A woman's decision to take or not to take HRT is often made on the basis of the balance of benefits and risks. These vary between individuals, and change over time. Hence the need for a woman and her doctor to review periodically whether the reasons for taking hormones remain valid. It is, most importantly, individual choice.
The risk of breast cancer is greater when there is a family history of the problem. The longer HRT is taken the greater the risk: used early in the menopause for up to one year it is not associated with an increased risk, and is the best way to treat menopausal symptoms such as hot flushes, night sweats and vaginal dryness.
It is a Doctor's 'duty of care' to give factual advice where patients may not have considered either the level of risk high or that treatment is justified by its benefits. Ultimately he must support his patient's decision and monitor the response to any hormones should these be prescribed.
Some women may continue to benefit from long-term HRT and be protected against heart attacks and osteoporosis. Some women undoubtedly feel more energetic on treatment and have a sense of wellbeing and greater libido.
There are various ways that traditional HRT is taken: tablets, implants, skin patches, creams, vaginal pessaries, and gels.
Tablet: Oestrogens and progestagens are commonly given in combination, either as Cyclical Sequential therapy or Continuous therapy:
Cyclical Sequential therapy: In this form of treatment Oestrogens are given from day 1 to 21 and progestagen from day 9 to 21. There are seven days per month without medication during which time light 'withdrawal' bleeding occurs.
Continuous therapy: Oestrogen is given continuously and progestagens are added from the 14th to 25th day of the cycle. A withdrawal bleed, very similar to a period, occurs within two days of the progestagen being stopped. For convenience progestagens may be taken only at the end of three months so that the frequency of withdrawal bleeding is reduced. Continuous therapy maybe given using Tibolone (Livial), once the lining of the uterus has become non-secretory (about a year after finishing periods).
Implants: Up to six month’s supply of oestrogen can be given as a sub-cutaneous implant, usually into the abdominal wall. Absorption occurs directly into the blood-stream avoiding the potential hazards of passing through the liver. The dose of oestrogen is smaller but progesterone is still needed to avoid the effects of unopposed oestrogens. However, the dose can’t be varied once the implant is inserted and removal is difficult. Increasing doses may be needed to limit menopausal symptoms for reasons that are not clear.

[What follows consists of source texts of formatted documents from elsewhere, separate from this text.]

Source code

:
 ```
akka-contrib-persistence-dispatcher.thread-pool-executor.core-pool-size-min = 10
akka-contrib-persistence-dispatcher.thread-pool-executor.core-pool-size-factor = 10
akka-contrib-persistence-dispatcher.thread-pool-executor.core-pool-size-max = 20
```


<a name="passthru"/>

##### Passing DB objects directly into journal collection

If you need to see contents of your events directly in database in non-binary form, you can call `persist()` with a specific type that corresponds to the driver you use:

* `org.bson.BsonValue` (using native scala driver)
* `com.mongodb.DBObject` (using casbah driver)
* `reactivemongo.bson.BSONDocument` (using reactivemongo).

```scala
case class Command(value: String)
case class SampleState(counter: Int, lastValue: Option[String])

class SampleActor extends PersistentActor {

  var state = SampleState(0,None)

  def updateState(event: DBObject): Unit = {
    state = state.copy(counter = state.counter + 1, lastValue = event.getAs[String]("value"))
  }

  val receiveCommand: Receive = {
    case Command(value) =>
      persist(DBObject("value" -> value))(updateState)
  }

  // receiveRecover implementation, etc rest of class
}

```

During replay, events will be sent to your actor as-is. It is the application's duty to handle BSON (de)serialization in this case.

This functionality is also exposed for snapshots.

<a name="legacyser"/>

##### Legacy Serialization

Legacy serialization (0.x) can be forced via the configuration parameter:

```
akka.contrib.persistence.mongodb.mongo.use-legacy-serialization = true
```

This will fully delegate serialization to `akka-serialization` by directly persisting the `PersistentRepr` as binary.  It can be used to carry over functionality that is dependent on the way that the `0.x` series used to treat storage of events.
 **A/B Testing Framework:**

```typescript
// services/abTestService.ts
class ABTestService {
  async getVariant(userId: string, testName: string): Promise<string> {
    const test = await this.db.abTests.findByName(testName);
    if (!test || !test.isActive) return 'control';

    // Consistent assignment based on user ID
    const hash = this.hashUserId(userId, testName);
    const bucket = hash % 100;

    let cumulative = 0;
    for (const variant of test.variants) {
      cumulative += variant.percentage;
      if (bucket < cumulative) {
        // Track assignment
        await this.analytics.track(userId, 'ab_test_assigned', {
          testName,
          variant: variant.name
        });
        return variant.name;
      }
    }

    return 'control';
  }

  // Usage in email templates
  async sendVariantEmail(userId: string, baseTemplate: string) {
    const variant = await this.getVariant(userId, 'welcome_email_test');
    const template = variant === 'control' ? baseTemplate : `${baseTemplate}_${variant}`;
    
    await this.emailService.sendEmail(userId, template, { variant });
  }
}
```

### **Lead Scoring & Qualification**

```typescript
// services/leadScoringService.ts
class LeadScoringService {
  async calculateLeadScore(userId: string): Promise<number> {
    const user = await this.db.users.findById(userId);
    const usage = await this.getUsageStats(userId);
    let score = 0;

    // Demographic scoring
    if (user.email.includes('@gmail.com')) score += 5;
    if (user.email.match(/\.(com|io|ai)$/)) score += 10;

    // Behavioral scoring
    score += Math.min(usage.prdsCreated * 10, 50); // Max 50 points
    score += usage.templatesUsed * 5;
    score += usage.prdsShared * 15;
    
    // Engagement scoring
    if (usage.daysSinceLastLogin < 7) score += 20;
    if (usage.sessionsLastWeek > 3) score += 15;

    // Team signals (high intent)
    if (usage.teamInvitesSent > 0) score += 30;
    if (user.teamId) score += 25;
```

Skin Patches: Oestrogen is contained in a patch, which is placed on the lower trunk and changed every three or four days. Progestagens are taken from the 14th to the 25th day either as a pill, or by means of a patch combining oestrogen and progestagen. The skin may become red and sore following the use of a patch. With patches of this type the oestrogen is contained in a reservoir of alcohol, which looks like a small bubble, against the skin.
A Matrix-patch in which oestrogen is impregnated in a sponge-like medium is more comfortable, less bulky, and lies flat against the skin.
To take or
not to take?
Creams and Pessaries: Oestrogen cream is placed in the vagina with an applicator for the treatment of vaginal symptoms. Only limited absorption of oestrogen occurs making it unsuitable as a way of treating other menopausal symptoms.
Oestrogen gel provides an effective alternative to the patch. The gel is used on the inner aspect of the upper thigh and rubbed in daily. The dose is adjusted according to individual need on the basis of oestrogen levels measured in blood or saliva.